I‘m not too familiar with the CEOTP.  I take it you are planning to take or have already been accepted into a degree program.  It is quite competitive getting accepted into an Officer position.  They will give preference to those already at the RMC or who got a relevant degree.


----------



## Burnsy (8 Feb 2004)

Hey thanks Greywolf. So a pass or fail, does that mean you either pass or fail for the trades you have selected?  Or is there a basic critera, like 30/60 to pass the exam generally?  Or based on your pass marks, they rank how you would fit into specific trades?  (Excuse the drilling, just very curious)


----------



## ringo_mountbatten (8 Feb 2004)

Just to give you a little info on CEOTP.  It is the program that I have applied through.  The only occupations open through CEOTP right now are MARS and Pilot.  Obviously those are the occupations that cannot be filled by just ROTP and DEO entry plans so they are the only ones open.  As far as I know the plan is to expire at around the end of March, but if it is like previous years it will be extended if there are shortfalls again in any occupation.  I was told by almsost all the recruiters that the more years in university you have before applying for CEOTP the better chance you wil have in being accepted as it is not easy to do a four year degree while training in a demanding profession.  I am not sure whether or not you already have to be accepted into a university to apply or no, as I am still a student at mine so it was not an issue for me and it was not mentioned either way.  Good luck.


----------



## Burnsy (8 Feb 2004)

Hey thanks ringo, actually I have completed a community college program that is part of a 2+2 program with a chain of universities across Canada, well 4 universities to be sure.  So technically speaking, I already have 2 years completed.  I may also be able to complete the courses through correspondence, but we‘ll see.  The recruiter seemed to think that I was a decent candidate for the MARS or Pilot program, but time will tell.  Thanks agian, oh what, by the way are you being recruited for?


----------



## Greywolf (8 Feb 2004)

Yes, it‘s either pass or fail.  For some trades, you might only need an overall score of say 60, for others, you might need a certain score for a component, e.g. 80 for the math, 70 for spatial skills...


----------



## ringo_mountbatten (9 Feb 2004)

Officer CFAT results aren‘t like that there is a median either you meet it or you don‘t.  The boards are where they figure out if they want you in their occupation.


----------



## airforcedave (9 Feb 2004)

For officer selection, the CFAT is judged relative to other candidates.  The board will take the score into consideration.  The better your score, the more it helps you.


----------



## Meridian (10 Feb 2004)

Not entirely true... there is a pass/fail mark for all trades regardless of rank.
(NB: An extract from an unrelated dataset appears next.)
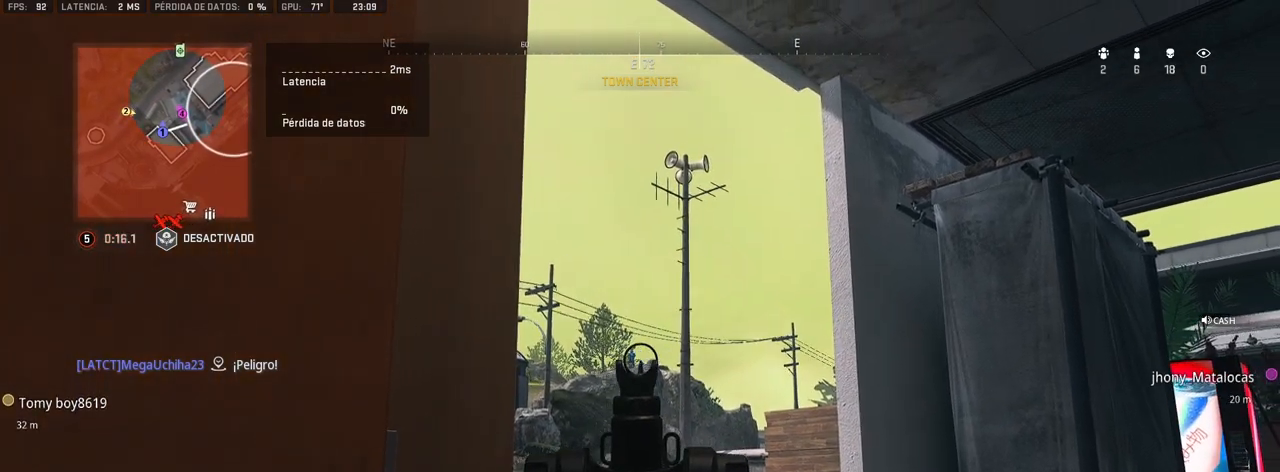
{"buttons": ["L1"], "left_stick": "center", "right_stick": "center", "events": []}
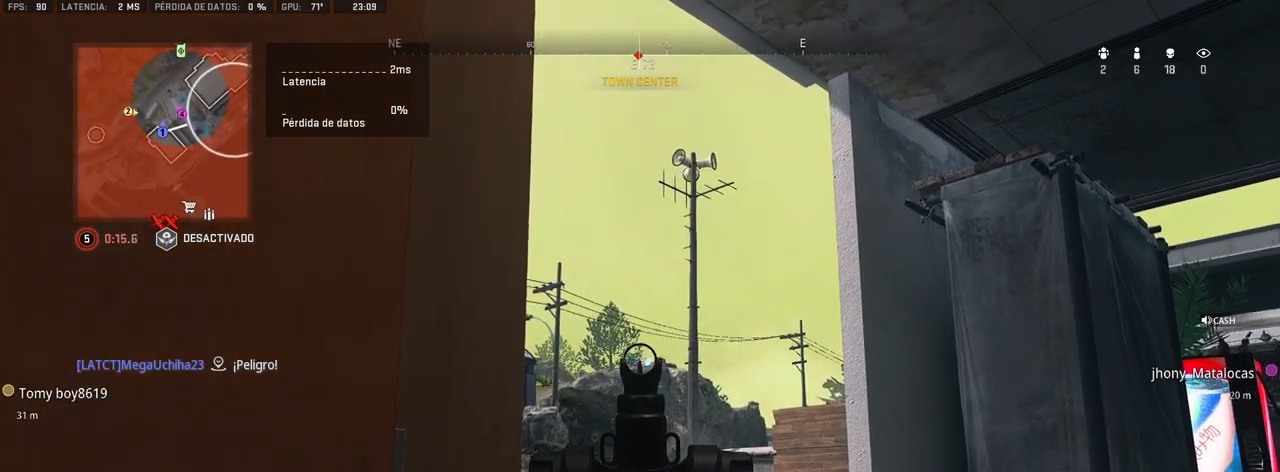
{"buttons": ["L1"], "left_stick": "center", "right_stick": "center", "events": [[183, "right_stick", "down-left"], [300, "right_stick", "center"]]}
For officers, it is just taken one step further, and is looked at as well by the board.

But if you dont hit the minimum, you dont get your file in front of the board for that trade at all.


----------



## Burnsy (20 Feb 2004)

I have another question.  If for some reason I do not end up making the cut, getting the grade on my CFAT for an officer position, what will my options be then?  Will they then give me a list of trades I qualify for, or will the application process have to start over?


----------



## Yes Man (22 Feb 2004)

> Originally posted by Burnsy:
> [qb] I have another question.  If for some reason I do not end up making the cut, getting the grade on my CFAT for an officer position, what will my options be then?  Will they then give me a list of trades I qualify for, or will the application process have to start over? [/qb]


They will give you a list of NCM trade and give you the choice of enlisting.


----------